### YOUR INSTRUCTIONS
Return the lines beginning at the one that contains "Cycle layer visibility" and running to the end of the records, exactly and with nothing else. Omit pictures.

### STORED DATA

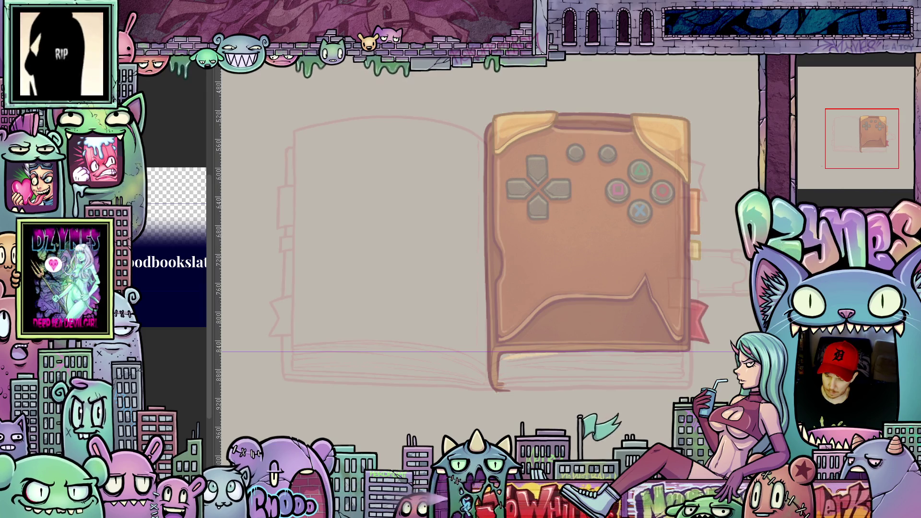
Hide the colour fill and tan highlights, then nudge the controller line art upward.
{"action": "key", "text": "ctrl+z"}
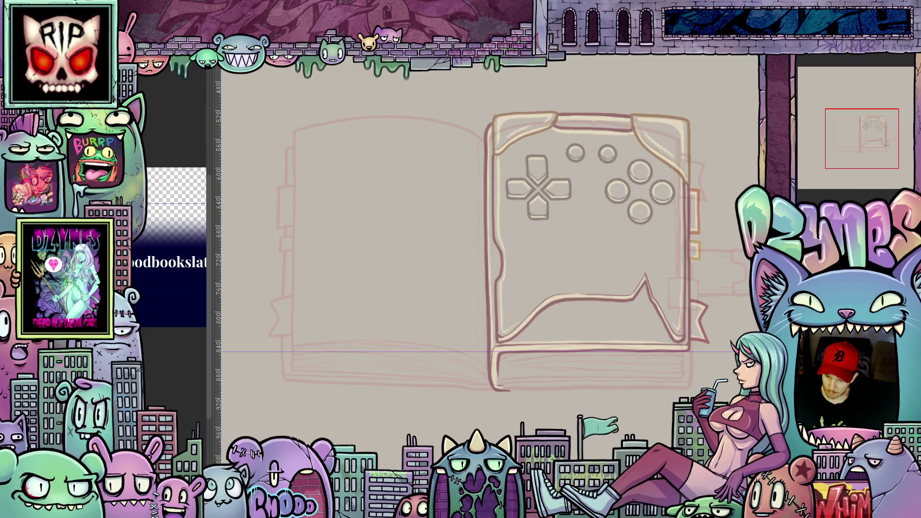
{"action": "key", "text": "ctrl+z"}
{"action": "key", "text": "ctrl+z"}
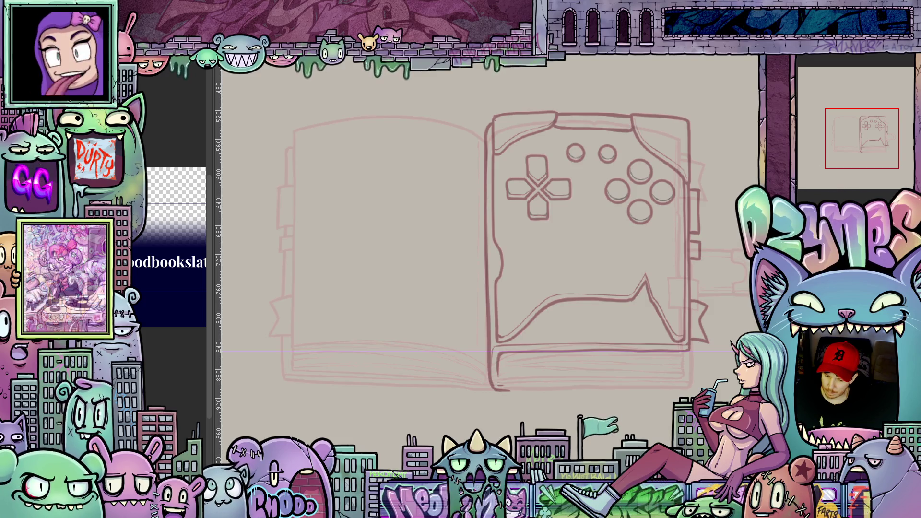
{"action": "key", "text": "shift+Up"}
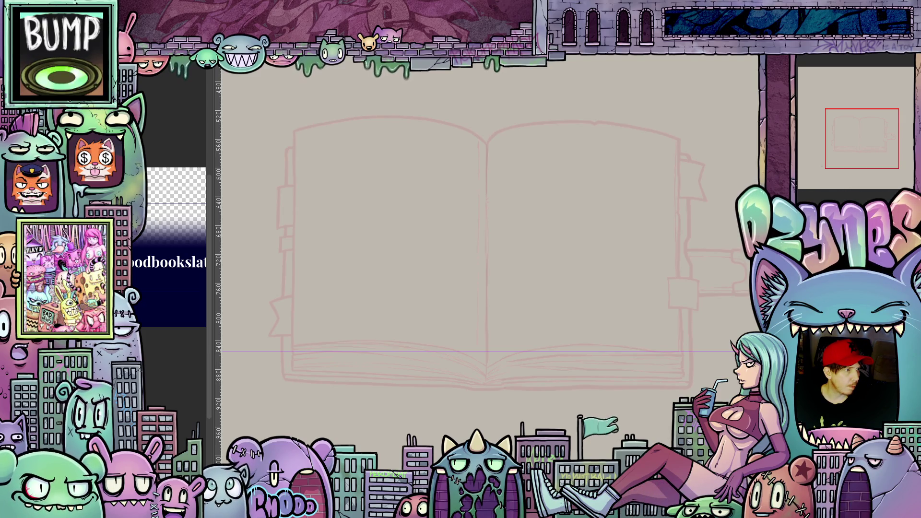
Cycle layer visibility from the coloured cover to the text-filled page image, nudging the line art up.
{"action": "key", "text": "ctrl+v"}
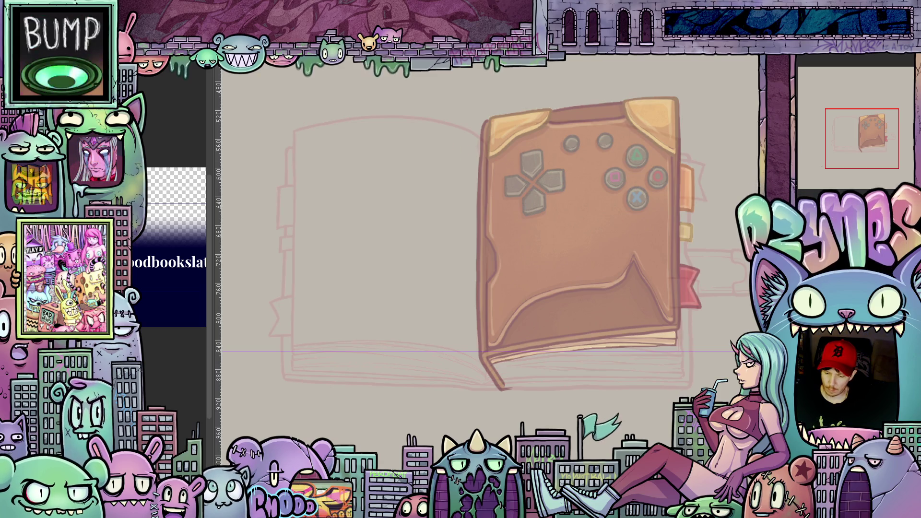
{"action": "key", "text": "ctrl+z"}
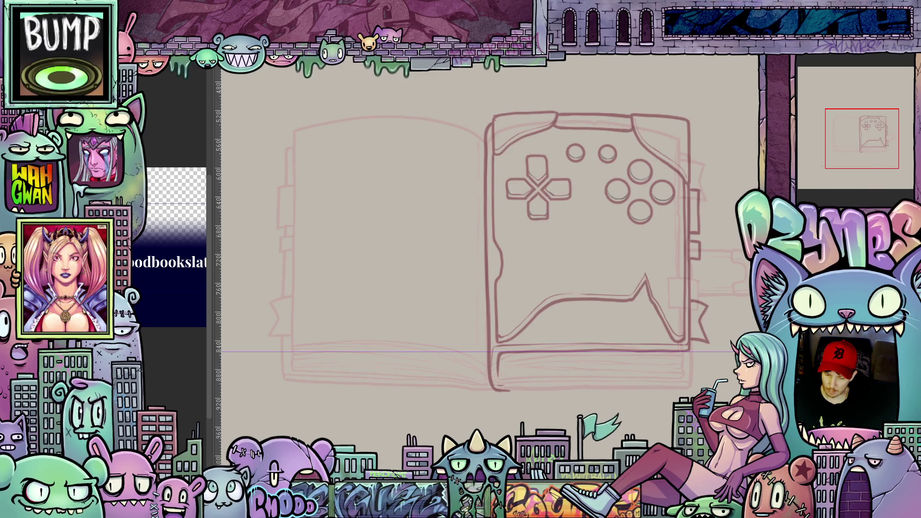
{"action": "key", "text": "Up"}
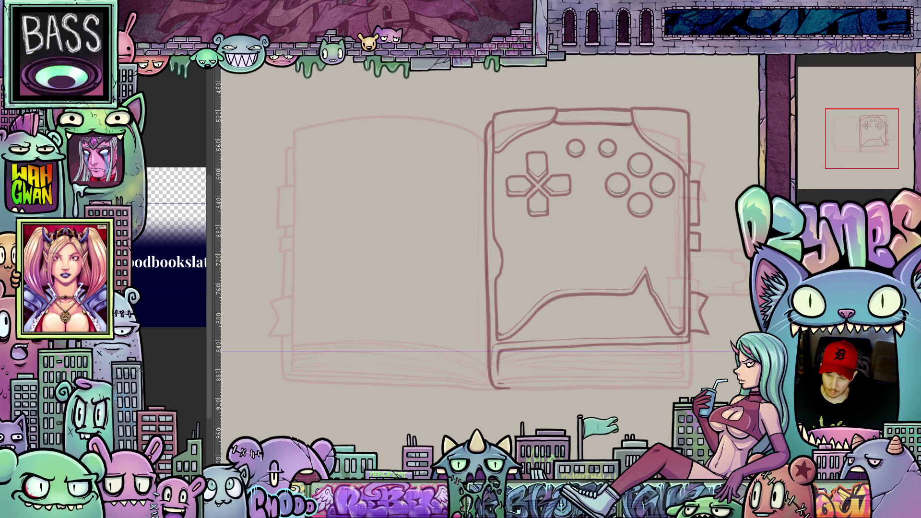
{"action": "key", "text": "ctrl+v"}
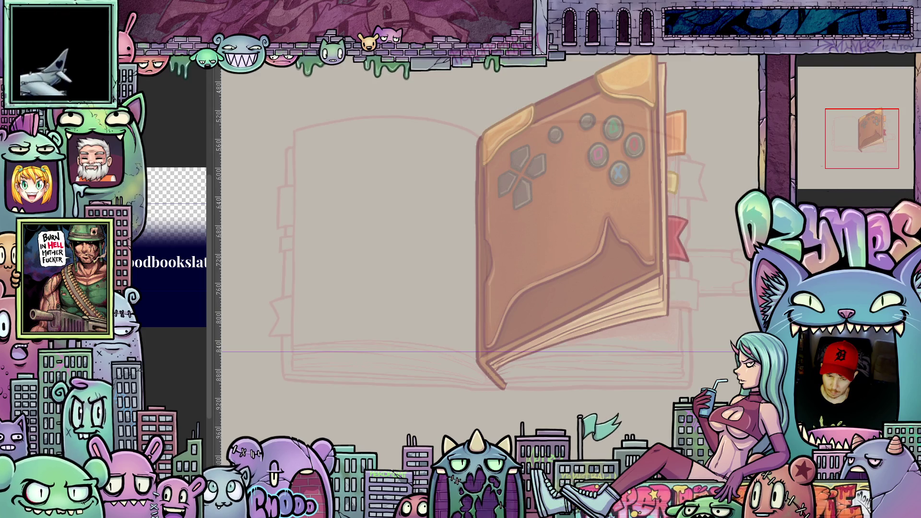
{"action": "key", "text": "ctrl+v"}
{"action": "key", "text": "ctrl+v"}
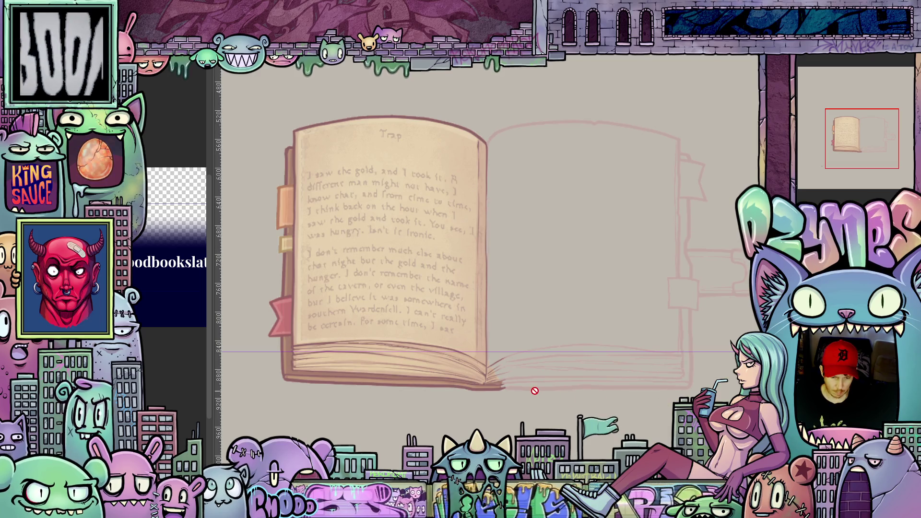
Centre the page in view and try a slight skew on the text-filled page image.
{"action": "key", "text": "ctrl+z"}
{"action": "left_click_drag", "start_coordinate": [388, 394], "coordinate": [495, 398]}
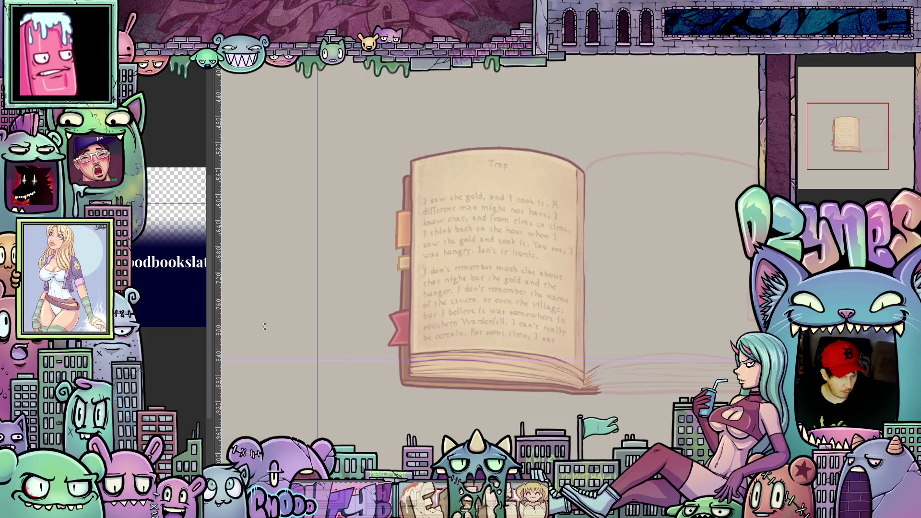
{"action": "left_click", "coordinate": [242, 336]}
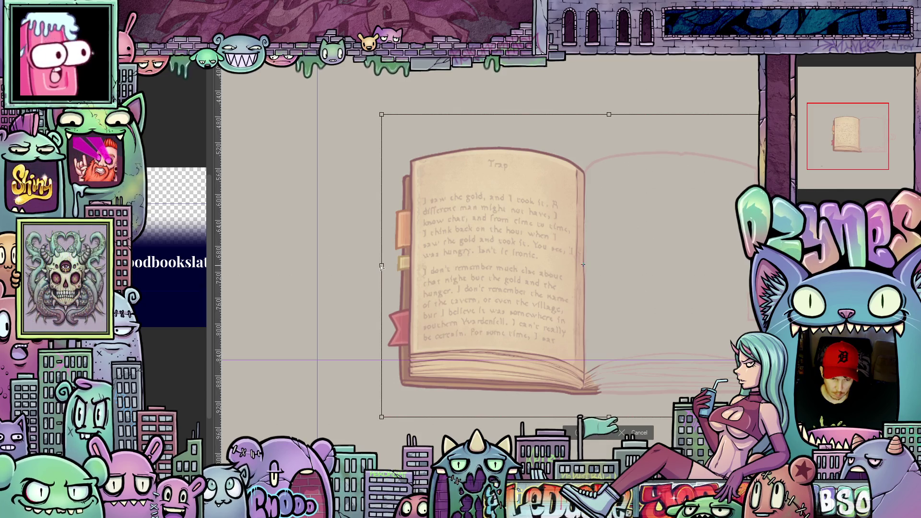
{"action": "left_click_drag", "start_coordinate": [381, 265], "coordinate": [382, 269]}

### RESULT OF THE TASK
Cycle layer visibility from the coloured cover to the text-filled page image, nudging the line art up.
{"action": "key", "text": "ctrl+v"}
{"action": "key", "text": "ctrl+z"}
{"action": "key", "text": "Up"}
{"action": "key", "text": "ctrl+v"}
{"action": "key", "text": "ctrl+v"}
{"action": "key", "text": "ctrl+v"}
Centre the page in view and try a slight skew on the text-filled page image.
{"action": "key", "text": "ctrl+z"}
{"action": "left_click_drag", "start_coordinate": [388, 394], "coordinate": [495, 398]}
{"action": "left_click", "coordinate": [242, 336]}
{"action": "left_click_drag", "start_coordinate": [381, 265], "coordinate": [382, 269]}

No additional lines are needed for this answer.